**TUGAS 1:**
Cetak ulang tanpa perubahan baris-baris entri dari baris pertama entri sampai baris yang memuat "scientific name: Haliaeetus leucocephalus", termasuk baris tersebut.

**TEKS SUMBER:**

Minggu, 23 Maret 2014

Komunikasi Massa, Kesehatan dan Kepekaan Emosional

Sehari yang lalu, sehabis mengikuti seminar tentang kesehatan ada banyak catatan dan inspirasi yang ingin kutulis. Tapi, sepertinya masih banyak hal-hal lain yang harus diprioritaskan dibanding harus berbagi tanpa komunikasi interaktif seperti blog ku yang memang tidak ku komersilkan dan dengan bentuk yang sangat sederhana sekali. 

Tetapi, meski belum sempat menulis dan berbagi hal hal seputar dunia kesehatan yang telah kudapat, hari ini pun setelah sedikit menulis tugas wajib ku ada hal yang tampaknya harus kutulis dan tak boleh tertunda. Dalam keadaan konsentrasi menulis tugas yang kunikmati, ada sesuatu yg menyebabkan aku terpaksa harus (mau meski tak ingin) melangkahkan kaki kesuatu ruangan yang memang tersedia buku lama ku disana. 

Merasa khawatir membuang waktu meski sedetik saja, kuperiksa isi lemari dikamar yang dulunya kamarku ini, meski otak dan hatiku sedang tidak ingin membaca. Jadi manfaat keberadaan sekunderku ditempat ini hanya kunjungan inspeksi saja, pemeriksaan. tujuan utama nya menjaga bayi seseorang. setelah mengambil satu buku lama berjudul "Melejitkan Kepekaan Emosional" yang pernah kubeli sewaktu bersekolah di Gontor dulu, badan kurebahkan sambil melihat sekilas ke arah bayi yang tidur nyenyak.

**ENTRI TERSIMPAN:**
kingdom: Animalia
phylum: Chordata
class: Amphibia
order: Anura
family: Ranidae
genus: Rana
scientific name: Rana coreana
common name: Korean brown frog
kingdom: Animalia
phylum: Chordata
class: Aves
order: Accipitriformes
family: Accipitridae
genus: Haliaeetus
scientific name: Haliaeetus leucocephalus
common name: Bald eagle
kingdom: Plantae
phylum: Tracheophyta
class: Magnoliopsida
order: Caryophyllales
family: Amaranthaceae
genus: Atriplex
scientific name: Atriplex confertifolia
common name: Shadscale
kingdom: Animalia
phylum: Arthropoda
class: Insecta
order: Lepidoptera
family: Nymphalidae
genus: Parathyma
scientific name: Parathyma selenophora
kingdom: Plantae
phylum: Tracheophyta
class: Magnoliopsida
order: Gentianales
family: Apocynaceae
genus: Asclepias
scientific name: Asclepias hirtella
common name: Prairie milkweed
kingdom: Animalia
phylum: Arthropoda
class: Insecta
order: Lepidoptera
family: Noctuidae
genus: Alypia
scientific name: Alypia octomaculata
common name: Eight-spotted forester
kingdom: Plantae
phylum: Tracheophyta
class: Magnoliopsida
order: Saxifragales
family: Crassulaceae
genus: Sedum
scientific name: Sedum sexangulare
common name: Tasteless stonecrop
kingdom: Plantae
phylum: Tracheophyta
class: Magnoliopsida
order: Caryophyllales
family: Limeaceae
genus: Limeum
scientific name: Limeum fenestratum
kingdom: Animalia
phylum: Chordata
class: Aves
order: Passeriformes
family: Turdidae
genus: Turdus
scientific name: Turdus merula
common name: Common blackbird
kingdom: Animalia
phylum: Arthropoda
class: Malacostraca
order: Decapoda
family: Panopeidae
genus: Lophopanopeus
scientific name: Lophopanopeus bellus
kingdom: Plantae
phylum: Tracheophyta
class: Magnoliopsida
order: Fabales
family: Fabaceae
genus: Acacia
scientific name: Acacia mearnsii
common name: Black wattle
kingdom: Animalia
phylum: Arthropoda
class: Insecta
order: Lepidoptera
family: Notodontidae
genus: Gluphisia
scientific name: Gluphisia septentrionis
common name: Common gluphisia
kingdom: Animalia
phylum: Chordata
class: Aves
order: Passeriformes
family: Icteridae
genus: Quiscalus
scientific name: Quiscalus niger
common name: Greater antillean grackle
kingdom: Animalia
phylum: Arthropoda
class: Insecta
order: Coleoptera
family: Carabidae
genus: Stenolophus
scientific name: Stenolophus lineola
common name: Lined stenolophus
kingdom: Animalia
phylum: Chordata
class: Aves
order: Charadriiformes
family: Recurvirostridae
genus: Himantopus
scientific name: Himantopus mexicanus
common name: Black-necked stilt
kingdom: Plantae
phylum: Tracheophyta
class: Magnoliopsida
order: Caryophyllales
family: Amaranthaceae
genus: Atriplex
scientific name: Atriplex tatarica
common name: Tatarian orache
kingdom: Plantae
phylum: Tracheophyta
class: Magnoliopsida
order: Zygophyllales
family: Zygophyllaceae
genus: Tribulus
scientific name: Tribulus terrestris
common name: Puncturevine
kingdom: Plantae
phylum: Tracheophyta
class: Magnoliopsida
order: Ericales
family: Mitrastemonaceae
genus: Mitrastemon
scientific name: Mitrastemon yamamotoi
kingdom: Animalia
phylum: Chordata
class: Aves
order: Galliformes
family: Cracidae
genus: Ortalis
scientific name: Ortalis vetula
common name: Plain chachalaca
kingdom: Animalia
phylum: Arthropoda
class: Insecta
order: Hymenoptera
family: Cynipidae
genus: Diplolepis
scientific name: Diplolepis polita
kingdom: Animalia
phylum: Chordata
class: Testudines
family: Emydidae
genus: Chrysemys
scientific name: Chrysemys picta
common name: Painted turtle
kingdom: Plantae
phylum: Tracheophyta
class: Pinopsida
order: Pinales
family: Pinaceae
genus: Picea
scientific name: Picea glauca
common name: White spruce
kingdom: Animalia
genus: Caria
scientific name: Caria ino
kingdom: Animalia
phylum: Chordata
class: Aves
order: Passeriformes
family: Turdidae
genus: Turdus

**TUGAS 2:**
Tentukan apakah setiap pernyataan berikut sesuai dengan teks sumber, lalu jawab ya atau tidak beserta kutipan persis dari teks yang menjadi penentunya. (a) Buku "Melejitkan Kepekaan Emosional" dibeli penulis sewaktu bersekolah di Gontor. (b) Penulis sudah sempat membagikan hal-hal seputar dunia kesehatan dari seminar itu. (c) Bayi itu sedang terjaga ketika penulis merebahkan badan.

**JAWABAN LENGKAP 1:**
kingdom: Animalia
phylum: Chordata
class: Amphibia
order: Anura
family: Ranidae
genus: Rana
scientific name: Rana coreana
common name: Korean brown frog
kingdom: Animalia
phylum: Chordata
class: Aves
order: Accipitriformes
family: Accipitridae
genus: Haliaeetus
scientific name: Haliaeetus leucocephalus

**JAWABAN LENGKAP 2:**
(a) Ya: "yang pernah kubeli sewaktu bersekolah di Gontor dulu".
(b) Tidak: "meski belum sempat menulis dan berbagi hal hal seputar dunia kesehatan yang telah kudapat".
(c) Tidak: "bayi yang tidur nyenyak".